GIVEN PASSAGE:
━━━━━━━━━━━━━━━━━━━━━━━━━━━━━━

In this luminous new novel about love, loss, and the unpredictable power of memory, John Banville introduces us to Max Morden, a middle-aged Irishman who has gone back to the seaside town where he spent his summer holidays as a child to cope with the recent loss of his wife. It is also a return to the place where he met the Graces, the well-heeled family with whom he experienced the strange suddenness of both love and death for the first time. What Max comes to understand about the past, and about its indelible effects on him, is at the center of this elegiac, gorgeously written novel — among the finest we have had from this masterful writer.
Incandescent prose. Beautifully textured characterisation. Transparent narratives. The adjectives to describe the writing of John Banville are all affirmative, and The Sea is a ringing affirmation of all his best qualities. His publishers are claiming that this novel by the Booker-shortlisted author is his finest yet, and while that claim may have an element of hyperbole, there is no denying that this perfectly balanced book is among the writer’s most accomplished work.

Max Morden has reached a crossroads in his life, and is trying hard to deal with several disturbing things. A recent loss is still taking its toll on him, and a trauma in his past is similarly proving hard to deal with. He decides that he will return to a town on the coast at which he spent a memorable holiday when a boy. His memory of that time devolves on the charismatic Grace family, particularly the seductive twins Myles and Chloe. In a very short time, Max found himself drawn into a strange relationship with them, and pursuant events left their mark on him for the rest of his life. But will he be able to exorcise those memories of the past?

━━━━━━━━━━━━━━━━━━━━━━━━━━━━━━

WORK INSTRUCTIONS: Can you reproduce the passage on Banville's novel The Sea word for word, beginning at the words "Incandescent prose. Beautifully" and stopping after "most accomplished work."?

━━━━━━━━━━━━━━━━━━━━━━━━━━━━━━

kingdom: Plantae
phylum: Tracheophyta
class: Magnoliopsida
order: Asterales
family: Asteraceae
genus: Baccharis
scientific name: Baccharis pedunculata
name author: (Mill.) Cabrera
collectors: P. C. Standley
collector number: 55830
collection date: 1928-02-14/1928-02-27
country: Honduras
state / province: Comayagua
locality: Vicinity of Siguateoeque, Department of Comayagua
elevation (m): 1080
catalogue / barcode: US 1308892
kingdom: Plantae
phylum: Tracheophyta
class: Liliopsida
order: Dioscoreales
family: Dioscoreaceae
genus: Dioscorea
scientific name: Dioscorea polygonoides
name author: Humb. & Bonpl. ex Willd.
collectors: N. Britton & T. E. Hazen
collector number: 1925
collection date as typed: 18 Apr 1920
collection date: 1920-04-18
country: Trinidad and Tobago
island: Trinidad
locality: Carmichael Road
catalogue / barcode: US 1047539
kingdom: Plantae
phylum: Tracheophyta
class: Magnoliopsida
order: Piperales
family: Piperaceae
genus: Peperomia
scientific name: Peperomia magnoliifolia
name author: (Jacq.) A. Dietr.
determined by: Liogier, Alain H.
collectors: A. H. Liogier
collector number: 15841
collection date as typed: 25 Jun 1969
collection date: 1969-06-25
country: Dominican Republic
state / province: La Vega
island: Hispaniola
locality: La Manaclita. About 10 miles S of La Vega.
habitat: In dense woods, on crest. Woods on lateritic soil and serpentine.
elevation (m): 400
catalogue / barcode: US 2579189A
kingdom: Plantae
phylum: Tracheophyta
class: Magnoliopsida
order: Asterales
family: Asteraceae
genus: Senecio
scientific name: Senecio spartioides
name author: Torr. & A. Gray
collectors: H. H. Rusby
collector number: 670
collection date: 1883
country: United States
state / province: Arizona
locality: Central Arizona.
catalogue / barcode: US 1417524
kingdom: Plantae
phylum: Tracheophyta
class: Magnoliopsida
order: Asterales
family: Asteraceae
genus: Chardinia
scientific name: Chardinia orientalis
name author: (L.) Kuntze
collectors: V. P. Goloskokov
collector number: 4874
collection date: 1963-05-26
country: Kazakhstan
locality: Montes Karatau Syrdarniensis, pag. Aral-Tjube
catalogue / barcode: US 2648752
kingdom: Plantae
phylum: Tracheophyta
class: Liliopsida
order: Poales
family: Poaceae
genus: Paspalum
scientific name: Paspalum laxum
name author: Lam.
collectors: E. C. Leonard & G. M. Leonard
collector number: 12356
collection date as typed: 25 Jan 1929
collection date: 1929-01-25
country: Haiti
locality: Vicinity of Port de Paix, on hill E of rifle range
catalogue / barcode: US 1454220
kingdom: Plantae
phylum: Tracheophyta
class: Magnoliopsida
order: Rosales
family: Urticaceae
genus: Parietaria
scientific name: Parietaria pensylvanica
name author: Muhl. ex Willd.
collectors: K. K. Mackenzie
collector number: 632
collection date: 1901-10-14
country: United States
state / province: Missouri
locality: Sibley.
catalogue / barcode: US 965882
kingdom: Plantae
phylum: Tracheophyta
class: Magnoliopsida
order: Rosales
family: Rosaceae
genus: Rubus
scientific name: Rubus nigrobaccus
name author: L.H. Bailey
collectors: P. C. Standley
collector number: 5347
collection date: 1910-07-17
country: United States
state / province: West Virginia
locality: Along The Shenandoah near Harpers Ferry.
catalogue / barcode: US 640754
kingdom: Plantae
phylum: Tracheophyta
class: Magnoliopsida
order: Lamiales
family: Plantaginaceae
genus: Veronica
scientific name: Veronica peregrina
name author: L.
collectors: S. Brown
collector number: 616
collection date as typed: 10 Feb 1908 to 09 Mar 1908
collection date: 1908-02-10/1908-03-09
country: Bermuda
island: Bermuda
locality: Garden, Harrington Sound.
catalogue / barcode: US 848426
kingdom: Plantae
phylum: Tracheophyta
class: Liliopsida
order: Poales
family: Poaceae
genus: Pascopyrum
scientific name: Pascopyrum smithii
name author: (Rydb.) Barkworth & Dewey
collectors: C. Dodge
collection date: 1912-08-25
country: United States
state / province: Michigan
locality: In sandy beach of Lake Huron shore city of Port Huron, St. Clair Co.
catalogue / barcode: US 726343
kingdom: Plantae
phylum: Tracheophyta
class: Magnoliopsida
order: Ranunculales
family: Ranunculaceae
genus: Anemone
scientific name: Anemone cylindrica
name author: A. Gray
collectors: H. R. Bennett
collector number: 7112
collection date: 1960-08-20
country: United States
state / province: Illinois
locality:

━━━━━━━━━━━━━━━━━━━━━━━━━━━━━━

FINAL RESULT:
Incandescent prose. Beautifully textured characterisation. Transparent narratives. The adjectives to describe the writing of John Banville are all affirmative, and The Sea is a ringing affirmation of all his best qualities. His publishers are claiming that this novel by the Booker-shortlisted author is his finest yet, and while that claim may have an element of hyperbole, there is no denying that this perfectly balanced book is among the writer’s most accomplished work.